Début novembre 2022, l’Autorité palestinienne a fait une descente dans une conférence et y a mis fin. Cette conférence, organisée par des personnalités connues de la société palestinienne, devait discuter de la réforme de l’OLP qui, selon la plupart des participants, n’est plus représentative du peuple palestinien et de son projet national. Intitulé « 14 millions » (pour le nombre de Palestiniens estimés à travers le monde), le rassemblement prévoyait la tenue d’une élection pan-palestinienne au cours de laquelle les Palestiniens de la diaspora et de tout le territoire situé entre le Jourdain et la Méditerranée pourraient voter pour le Conseil national palestinien, le parlement de l’OLP. Inacceptable pour l’AP, qui a imputé aux organisateurs le projet de vouloir renverser le « seul représentant légitime du peuple palestinien », accusation souvent lancée pour étouffer et discréditer toute forme d’opposition ou d’appel à la réforme.
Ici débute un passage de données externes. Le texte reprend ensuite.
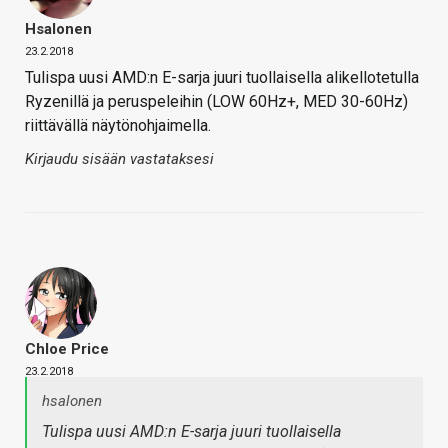
Hsalonen
23.2.2018
Tulispa uusi AMD:n E-sarja juuri tuollaisella alikellotetulla
Ryzenillä ja peruspeleihin (LOW 60Hz+, MED 30-60Hz)
riittävällä näytönohjaimella.
Kirjaudu sisään vastataksesi
Chloe Price
23.2.2018
hsalonen
Tulispa uusi AMD:n E-sarja juuri tuollaisella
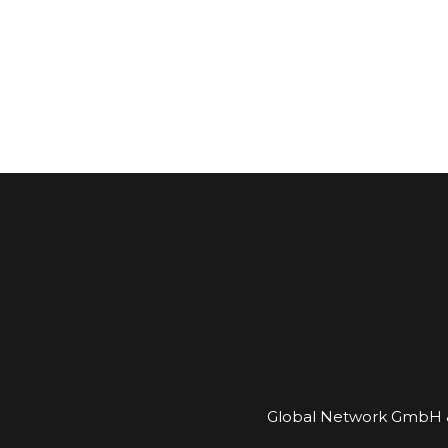
Global Network GmbH &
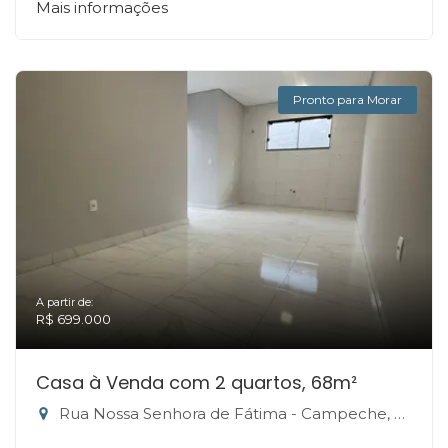
Mais informações
Pronto para Morar
A partir de:
R$ 699.000
Casa à Venda com 2 quartos, 68m²
Rua Nossa Senhora de Fátima - Campeche, Florianópolis-SC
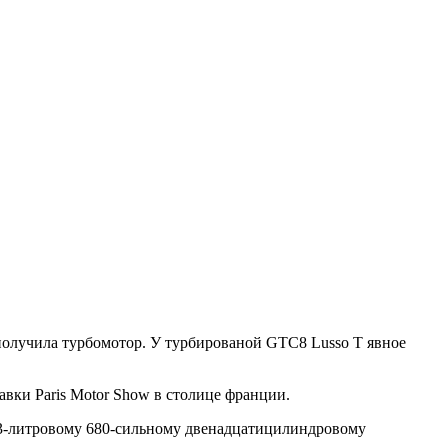
получила турбомотор. У турбированой GTC8 Lusso T явное
вки Paris Motor Show в столице франции.
,3-литровому 680-сильному двенадцатицилиндровому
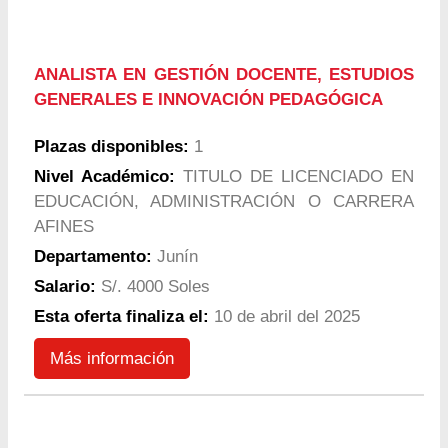
ANALISTA EN GESTIÓN DOCENTE, ESTUDIOS
GENERALES E INNOVACIÓN PEDAGÓGICA
Plazas disponibles:
1
Nivel Académico:
TITULO DE LICENCIADO EN
EDUCACIÓN, ADMINISTRACIÓN O CARRERA
AFINES
Departamento:
Junín
Salario:
S/. 4000 Soles
Esta oferta finaliza el:
10 de abril del 2025
Más información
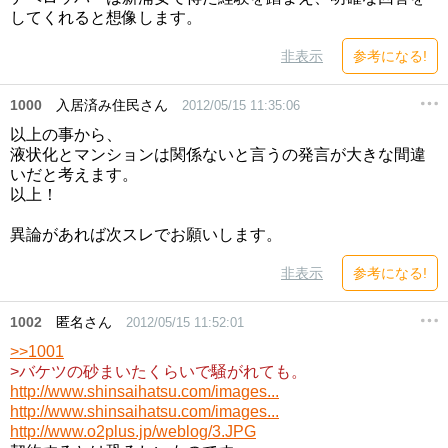
してくれると想像します。
非表示
参考になる!
1000
入居済み住民さん
2012/05/15 11:35:06
以上の事から、
液状化とマンションは関係ないと言うの発言が大きな間違
いだと考えます。
以上！
異論があれば次スレでお願いします。
非表示
参考になる!
1002
匿名さん
2012/05/15 11:52:01
>>1001
>バケツの砂まいたくらいで騒がれても。
http://www.shinsaihatsu.com/images...
http://www.shinsaihatsu.com/images...
http://www.o2plus.jp/weblog/3.JPG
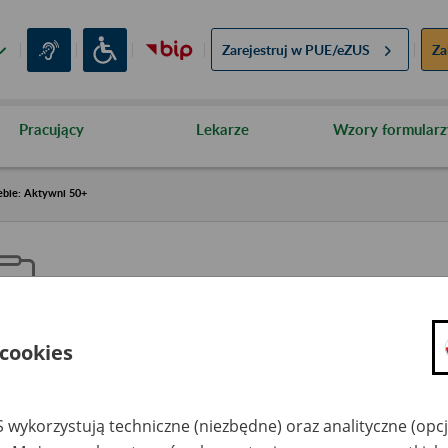
Zarejestruj w
PUE/eZUS
Za
Pracujący
Lekarze
Wzory formularz
ebie: Aktywni 50+
 cookies
aproś ZUS do siebie: Aktywni 5
 wykorzystują techniczne (niezbędne) oraz analityczne (opc
dzaj wydarzenia
Szkolenia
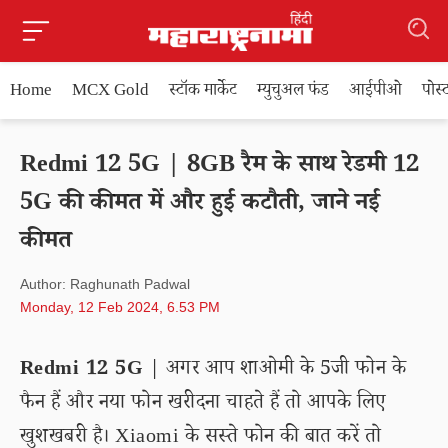
Home
MCX Gold
स्टॉक मार्केट
म्युचुअल फंड
आईपीओ
पोस
Redmi 12 5G | 8GB रैम के साथ रेडमी 12
5G की कीमत में और हुई कटौती, जाने नई
कीमत
Author: Raghunath Padwal
Monday, 12 Feb 2024, 6.53 PM
Redmi 12 5G
| अगर आप शाओमी के 5जी फोन के
फैन हैं और नया फोन खरीदना चाहते हैं तो आपके लिए
खुशखबरी है। Xiaomi के सस्ते फोन की बात करें तो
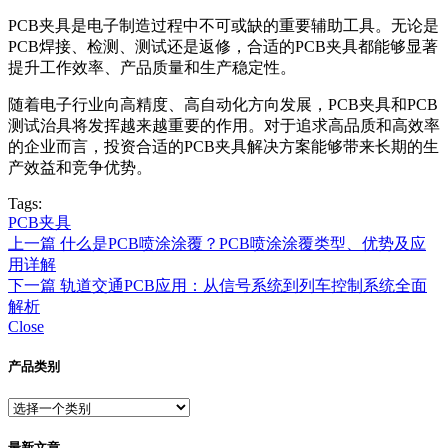
PCB夹具是电子制造过程中不可或缺的重要辅助工具。无论是
PCB焊接、检测、测试还是返修，合适的PCB夹具都能够显著
提升工作效率、产品质量和生产稳定性。
随着电子行业向高精度、高自动化方向发展，PCB夹具和PCB
测试治具将发挥越来越重要的作用。对于追求高品质和高效率
的企业而言，投资合适的PCB夹具解决方案能够带来长期的生
产效益和竞争优势。
Tags:
PCB夹具
上一篇
什么是PCB喷涂涂覆？PCB喷涂涂覆类型、优势及应
用详解
下一篇
轨道交通PCB应用：从信号系统到列车控制系统全面
解析
Close
产品类别
最新文章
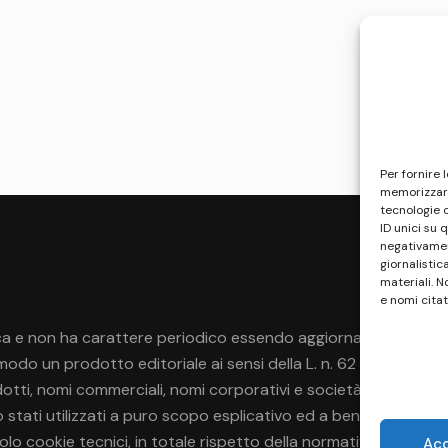
Per fornire 
memorizzare
tecnologie 
ID unici su 
negativament
giornalistic
materiali. N
e nomi citat
a e non ha carattere periodico essendo aggiornato secondo la di
do un prodotto editoriale ai sensi della L. n. 62 del 7/3/2001
rodotti, nomi commerciali, nomi corporativi e società citati pos
no stati utilizzati a puro scopo esplicativo ed a beneficio del p
 solo cookie tecnici, in totale rispetto della normativa europea.
Ac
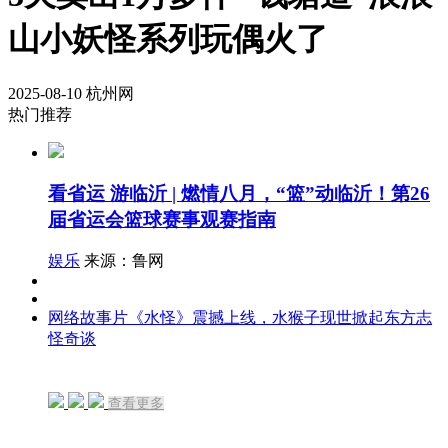
山小妖怪系列玩偶火了
2025-08-10
杭州网
热门推荐
看省运 游临沂 | 燃情八月，“篮”动临沂！第26
届省运会篮球赛事观赛指南
娱乐
来源：鲁网
网络故事片《水怪》震撼上线，水猴子现世掀起东方志
怪奇谈
查看更多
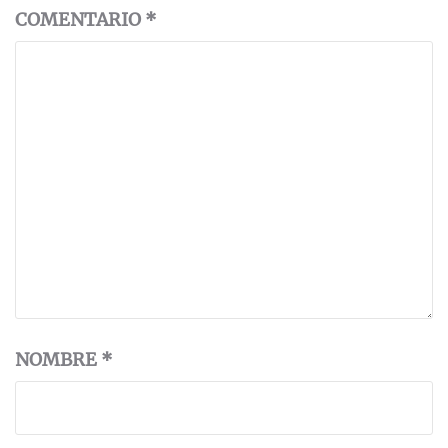
COMENTARIO
*
NOMBRE
*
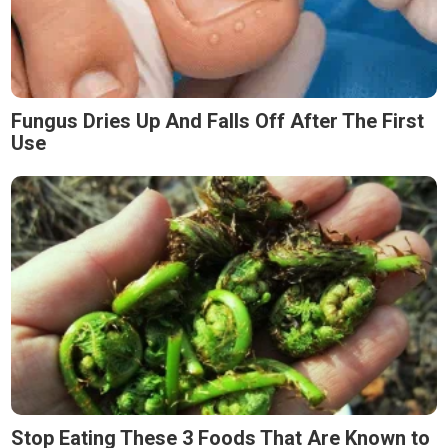
Fungus Dries Up And Falls Off After The First
Use
Stop Eating These 3 Foods That Are Known to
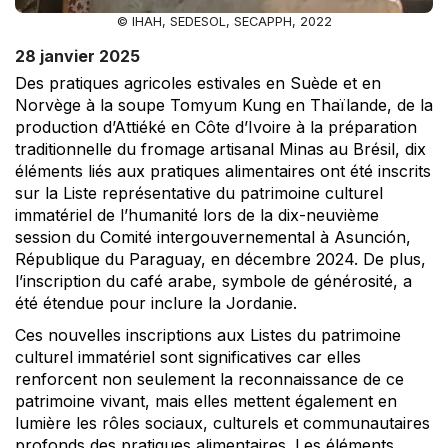
© IHAH, SEDESOL, SECAPPH, 2022
28 janvier 2025
Des pratiques agricoles estivales en Suède et en
Norvège à la soupe Tomyum Kung en Thaïlande, de la
production d’Attiéké en Côte d’Ivoire à la préparation
traditionnelle du fromage artisanal Minas au Brésil, dix
éléments liés aux pratiques alimentaires ont été inscrits
sur la Liste représentative du patrimoine culturel
immatériel de l’humanité lors de la dix-neuvième
session du Comité intergouvernemental à Asunción,
République du Paraguay, en décembre 2024. De plus,
l’inscription du café arabe, symbole de générosité, a
été étendue pour inclure la Jordanie.
Ces nouvelles inscriptions aux Listes du patrimoine
culturel immatériel sont significatives car elles
renforcent non seulement la reconnaissance de ce
patrimoine vivant, mais elles mettent également en
lumière les rôles sociaux, culturels et communautaires
profonds des pratiques alimentaires. Les éléments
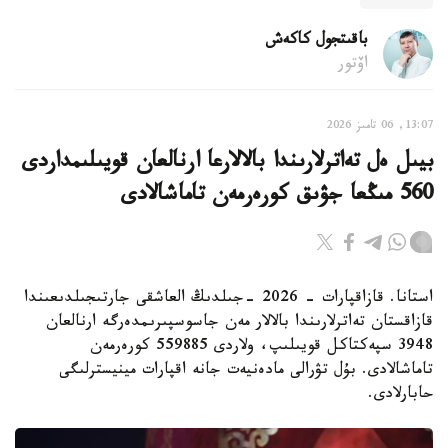
باقىتجول كاكەش
اۆتور
13:07, 06 تامىز 2026
بيىل ەل تەاترلارىندا بالالارعا ارنالعان قويىلىمداردى
560 مىڭعا جۋىق كورەرمەن تاماشالادى
استانا. قازاقپارات - 2026 -جىلدىڭ العاشقى جارتىجىلدىعىندا
قازاقستان تەاترلارىندا بالالار مەن جاسوسپىرىمدەرگە ارنالعان
3948 سپەكتاكل قويىلىپ، ولاردى 559885 كورەرمەن
تاماشالادى. بۇل تۋرالى مادەنيەت جانە اقپارات مينيسترلىگى
حابارلادى.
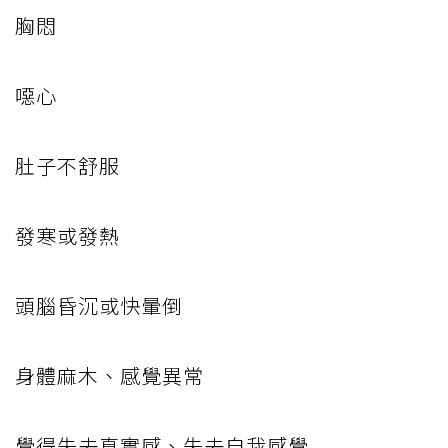
胸悶
噁心
肚子不舒服
發寒或發熱
頭腦昏沉或快暈倒
身體麻木、感覺異常
覺得失去真實感、失去自我感覺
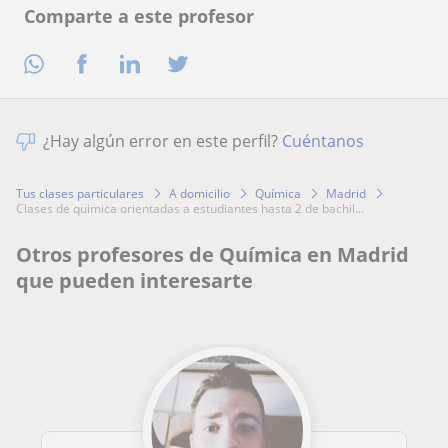
Comparte a este profesor
¿Hay algún error en este perfil?
Cuéntanos
Tus clases particulares
A domicilio
Química
Madrid
clases de quimica orientadas a estudiantes hasta 2 de bachil...
Otros profesores de Química en Madrid
que pueden interesarte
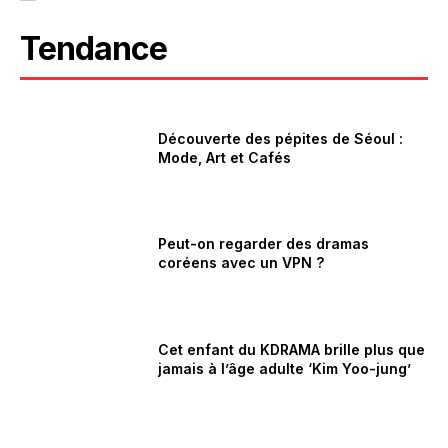
Tendance
Découverte des pépites de Séoul :
Mode, Art et Cafés
Peut-on regarder des dramas
coréens avec un VPN ?
Cet enfant du KDRAMA brille plus que
jamais à l’âge adulte ‘Kim Yoo-jung’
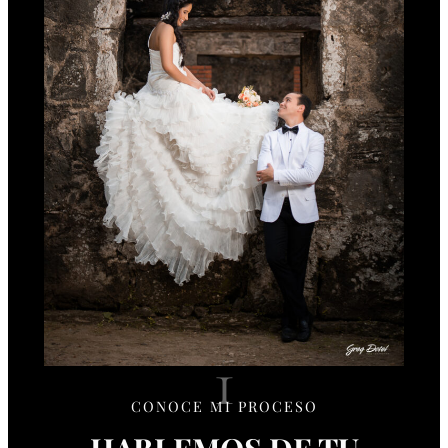
1
CONOCE MI PROCESO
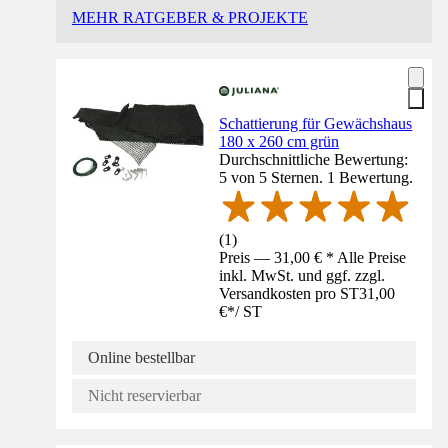
MEHR RATGEBER & PROJEKTE
Schattierung für Gewächshaus
180 x 260 cm grün
Durchschnittliche Bewertung:
5 von 5 Sternen. 1 Bewertung.
(
1
)
Preis — 31,00 € * Alle Preise
inkl. MwSt. und ggf. zzgl.
Versandkosten pro ST
31,00
€
*
/
ST
Online bestellbar
Nicht reservierbar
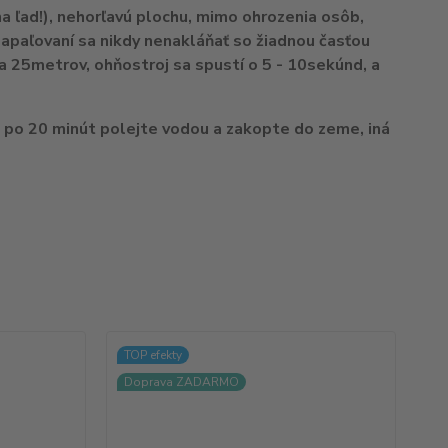
a ľad!), nehorľavú plochu, mimo ohrozenia osôb,
paľovaní sa nikdy nenakláňať so žiadnou časťou
a 25metrov, ohňostroj sa spustí o 5 - 10sekúnd, a
, po 20 minút polejte vodou a zakopte do zeme, iná
TOP efekty
TO
Doprava ZADARMO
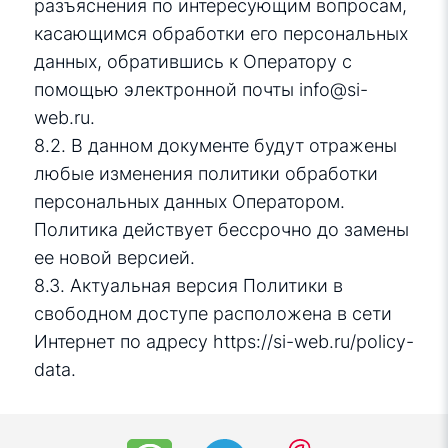
разъяснения по интересующим вопросам,
касающимся обработки его персональных
данных, обратившись к Оператору с
помощью электронной почты
info@si-
web.ru
.
8.2. В данном документе будут отражены
любые изменения политики обработки
персональных данных Оператором.
Политика действует бессрочно до замены
ее новой версией.
8.3. Актуальная версия Политики в
свободном доступе расположена в сети
Интернет по адресу
https://si-web.ru/policy-
data
.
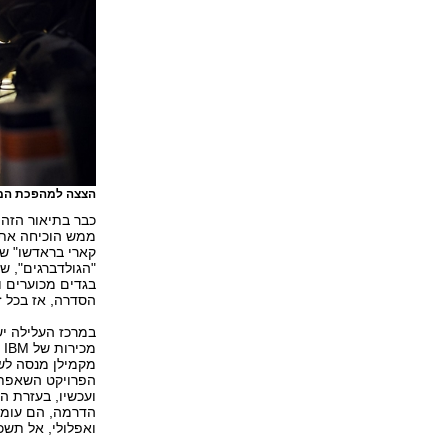
הצצה למהפכת המ
ממש הוכיחה את ע
קארי בראדשו" שב
"הגולדברגים", ש
בגדים מכוערים ו
הסדרה, אז בכל ז
במרכז העלילה יש 
מ
מקמילן מנסה לש
הפרויקט השאפתנ
ועכשיו, בעזרת 
הדרמה, הם עומד
ואפלולי, אל תשכ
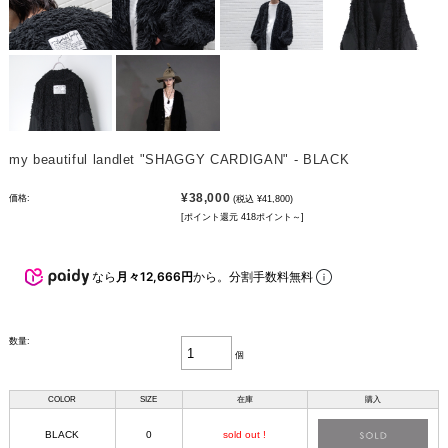
my beautiful landlet "SHAGGY CARDIGAN" - BLACK
¥38,000
価格:
(税込 ¥41,800)
[ポイント還元 418ポイント～]
なら
月々12,666円
から。分割手数料無料
数量:
個
COLOR
SIZE
在庫
購入
BLACK
0
sold out !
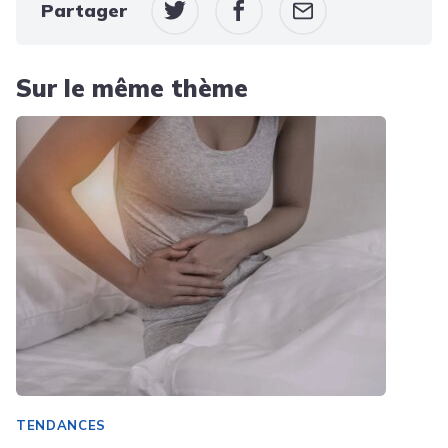
Partager
Sur le même thème
TENDANCES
Étouffer les organisations non gouvernementales
Après la dissolution du Conseil législatif et la prise de contrôle du pouvoir judiciaire par le pouvoir exécutif, qui publie des décrets présidentiels à volonté, les organisations non gouvernementales palestiniennes et les groupes de défense des droits de l’Homme représentent désormais le dernier recours pour demander des comptes à l’AP et faire valoir les droits civiques. En dépit de la démonstration de solidarité de l’AP avec les sept organisations civiles palestiniennes attaquées et fermées par les autorités d’occupation israéliennes, notamment en rendant visite aux organisations ciblées par les raids militaires et en les hébergeant temporairement dans un bâtiment de l’OLP, ces mêmes groupes et leurs semblables n’ont pas été épargnés par les nouvelles politiques et réglementations de l’AP qui visent à entraver leur activité. Récemment, l’AP a tenté de faire passer une loi d’application de la TVA aux ONG palestiniennes, alors qu’elles travaillent de façon non lucrative. De même, elle a essayé d’interférer avec les sources de financement et les budgets de ces mêmes organisations, dans le but de contrôler étroitement leur activité. Parfois, l’Autorité palestinienne a même enjoint ses fonctionnaires à boycotter les ONG dont le travail porte sur la responsabilité et la transparence, comme la branche palestinienne de Transparency International, la coalition AMAN, en n’assistant pas à leurs événements et en refusant de coopérer avec elles.
Un besoin de réévaluation
Le « leadership » palestinien doit réévaluer son rôle et ses priorités. Au lieu de se heurter aux Palestiniens, l’AP devrait soutenir la résilience des Palestiniens face au colonialisme israélien. Malgré les restrictions israéliennes, il existe un potentiel pour construire une société plus dynamique et durable, qui soit davantage capable de faire face aux entreprises israéliennes de déplacement et de remplacement des populations. Comme son pouvoir et sa souveraineté sont limités, l’AP devrait au moins ne pas collaborer avec les forces israéliennes dans le cadre de la pseudo-coordination de la sécurité. Elle devrait travailler main dans la main avec la société civile palestinienne pour préserver l’ordre juridique et la démocratie, en commençant par organiser des élections générales afin de restaurer la démocratie et relancer les institutions d’État. Tant que ce ne sera pas fait, les responsables de l’Autorité continueront de n’assurer que leurs gains personnels dans un système politique dysfonctionnel, entaché de répression et de corruption.